TEXT:
One of the most important things that a developer can do for his/her “future” self is to make sure that their code is instrumented for observability. So what does that mean?

Definition

Observability is the ability to measure a systems’ state at any given time, understand how it’s performing and behaving and provides the right level of visibility into each operation in the event it needs to be inspected. The 3 pillars that I’m most familiar with are Metrics, Traces and Logs. I’m not an expert by any given stretch on the topic, but I do understand what it means to be able to observe my services and my team’s services at scale. It is extremely important that the instrumentation be done correctly up front (or even just attempted to be done) so that when things do get into production, you have the data at your finger tips to be able to resolve issues when and as they happen in addition to monitor those services in order to meet their Service Level Agreements and Service Level Objects.

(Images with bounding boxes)

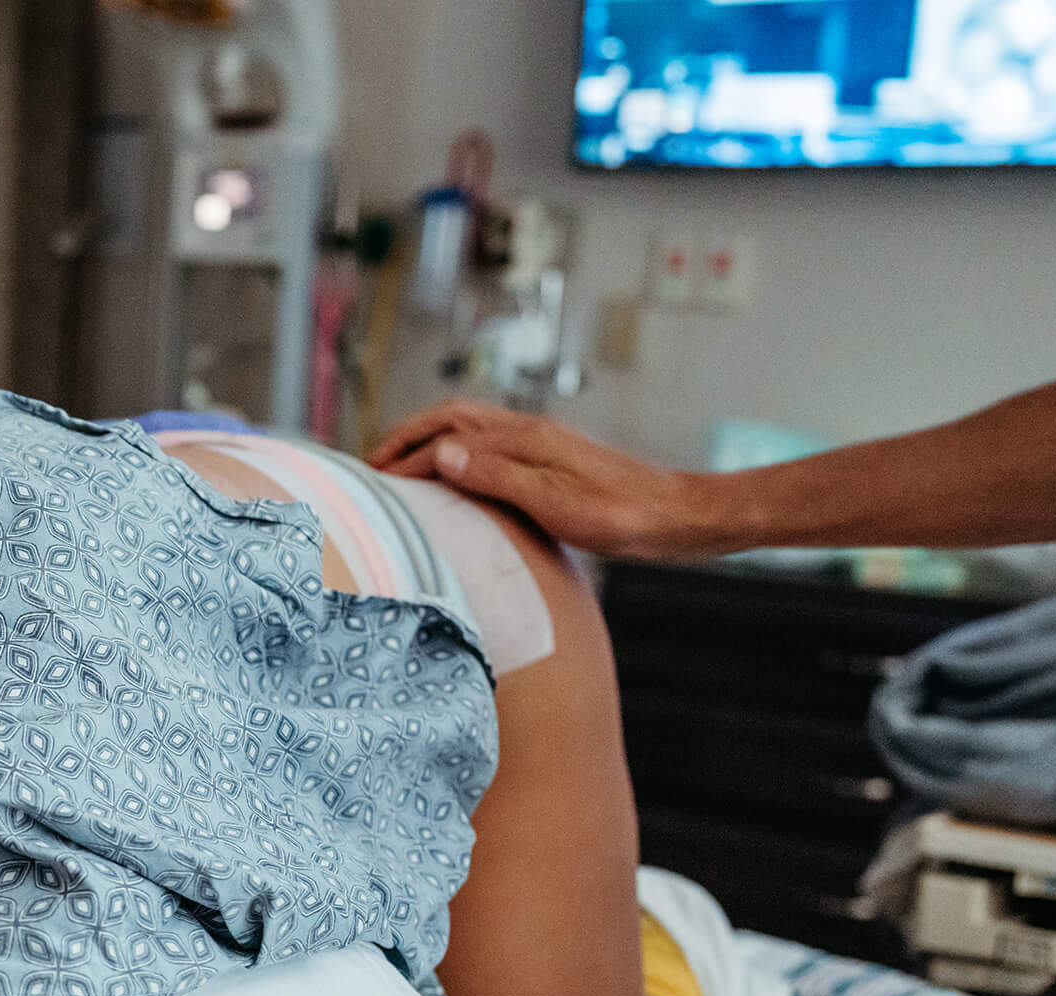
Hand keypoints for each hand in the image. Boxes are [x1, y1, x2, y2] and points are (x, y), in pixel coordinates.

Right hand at [368, 401, 720, 560]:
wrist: (680, 517)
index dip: (406, 457)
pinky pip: (491, 446)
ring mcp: (543, 445)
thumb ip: (496, 475)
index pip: (446, 437)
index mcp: (525, 438)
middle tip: (376, 463)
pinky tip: (461, 478)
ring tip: (407, 466)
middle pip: (454, 418)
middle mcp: (530, 432)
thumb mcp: (554, 502)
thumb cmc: (624, 515)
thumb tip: (441, 454)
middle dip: (410, 435)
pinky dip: (460, 454)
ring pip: (472, 428)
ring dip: (433, 441)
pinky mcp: (555, 461)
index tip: (374, 481)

EXERCISE REQUIREMENTS:
1. According to the observability text, which three pillars of observability is the writer most familiar with?
2. Reproduce everything in the observability text from "Observability is the" down to "Service Level Objects.".
The entries come from a separate source and have no connection to the observability text.

RESPONSE LIST:
1. Metrics, Traces and Logs.

2.
Observability is the ability to measure a systems’ state at any given time, understand how it’s performing and behaving and provides the right level of visibility into each operation in the event it needs to be inspected. The 3 pillars that I’m most familiar with are Metrics, Traces and Logs. I’m not an expert by any given stretch on the topic, but I do understand what it means to be able to observe my services and my team’s services at scale. It is extremely important that the instrumentation be done correctly up front (or even just attempted to be done) so that when things do get into production, you have the data at your finger tips to be able to resolve issues when and as they happen in addition to monitor those services in order to meet their Service Level Agreements and Service Level Objects.